Film schools are in the business of creating filmmakers -- artists with film. Their job is to teach both the skill and the ethic of an artist. The skill in making film; the ethic of creating art.
So what lesson do film schools teach their students about copyright? Unfortunately, in some at least, the most striking lesson is on how best to become an artistic-sharecropper.
That at least seems to be the lesson being taught at the University of Hawaii's Academy of Creative Media. All film students must sign a copyright agreement that either renders their work "work for hire" or assigns completely all copyright in their creative work to the ACM. (After two years, the student gets a nonexclusive license to the work, but the copyright remains with ACM). ACM becomes the black hole for these rights. What they do with them is not clear.
But what is clear is the lesson ACM is teaching: That you, the creator, deserve no creative- or copy-right for your creativity. That right should be owned by the man.
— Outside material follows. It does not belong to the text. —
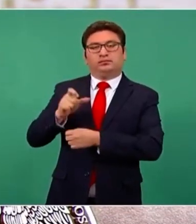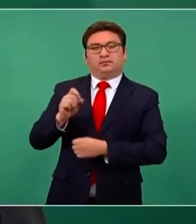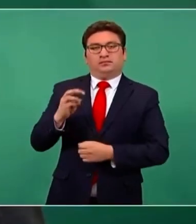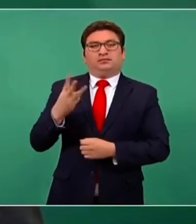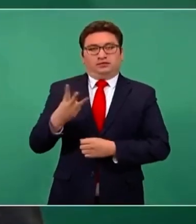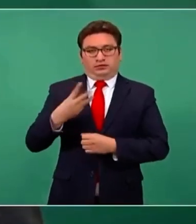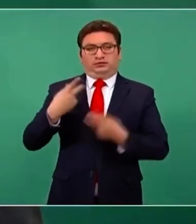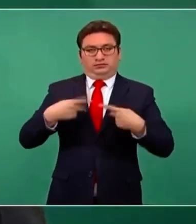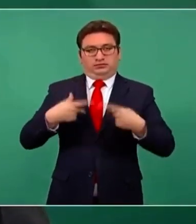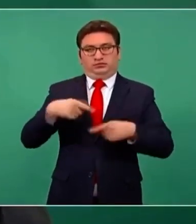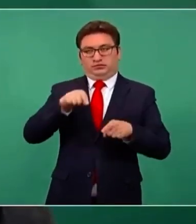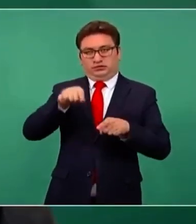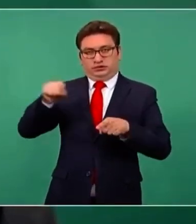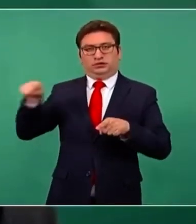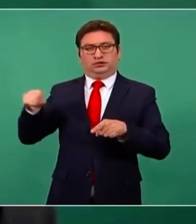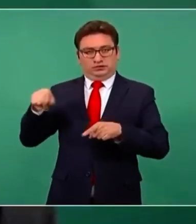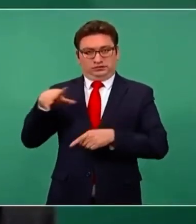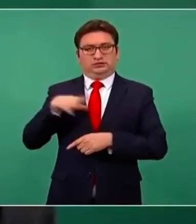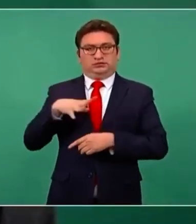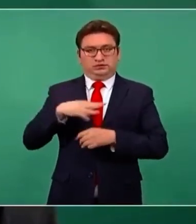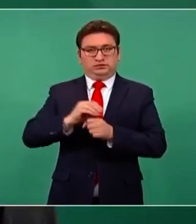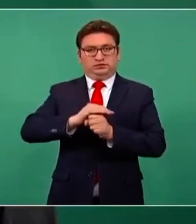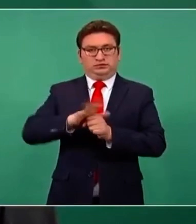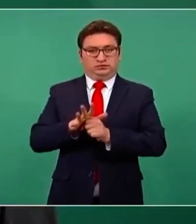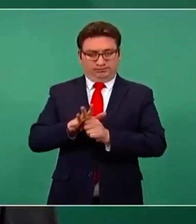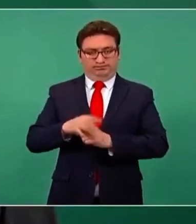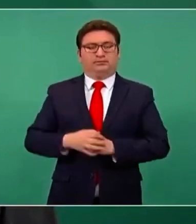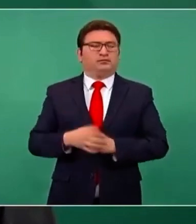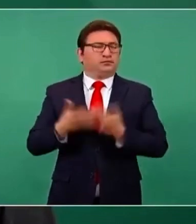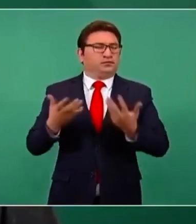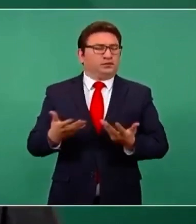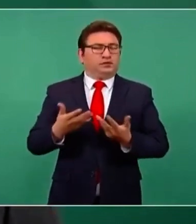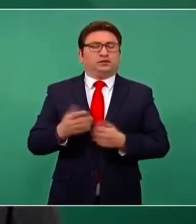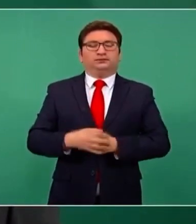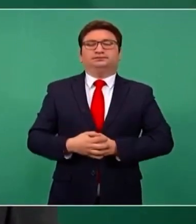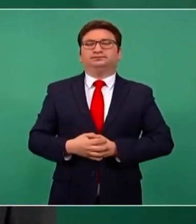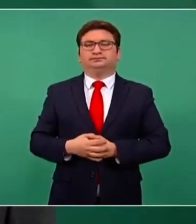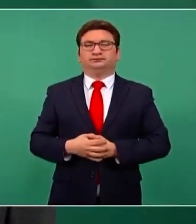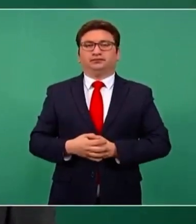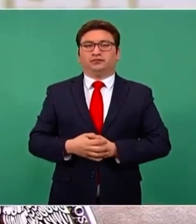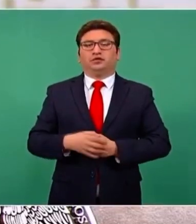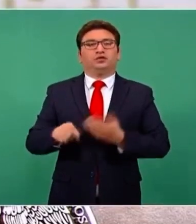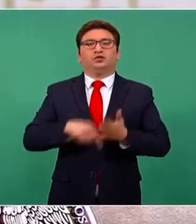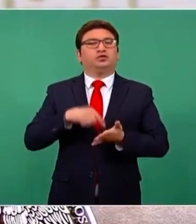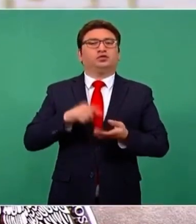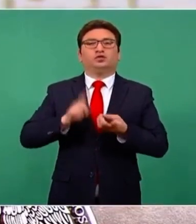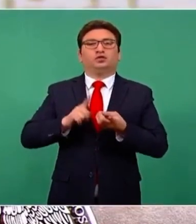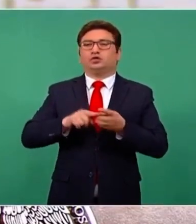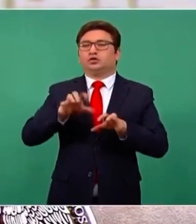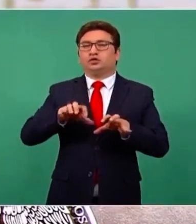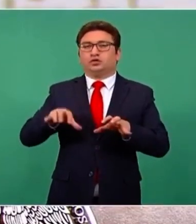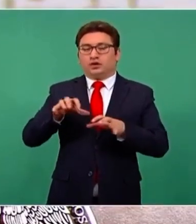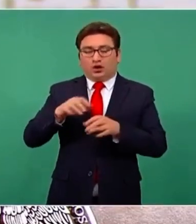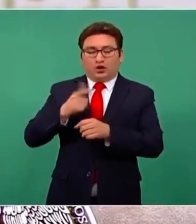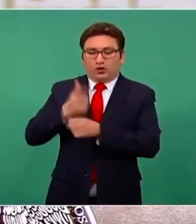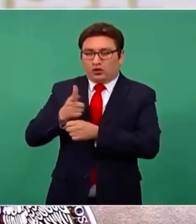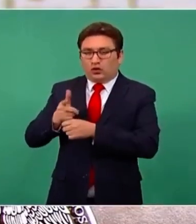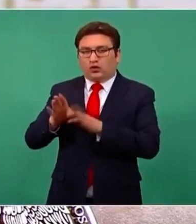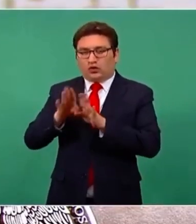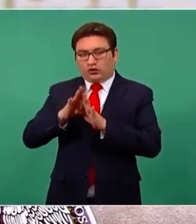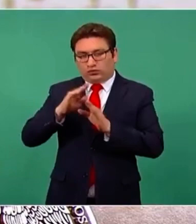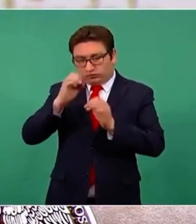personas que tienen COVID. ¿Qué podemos destacar? Su localización se ven en color oscuro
And while (at least so long as you're good) the man might grant you a nonexclusive license to your creativity, don't even think about the idea that what you create is yours to control. Copyright at ACM at least is not a right grant to "authors," it is a right taken from the authors by the University.
Is there anything illegal in this? No. Is there anything immoral in this? Probably not. But I should think that at least some film students will decide where they want to learn how to be film makers by thinking a bit about the values of the school they attend. IMHO, these are precisely the opposite of the values we ought to be teaching creators.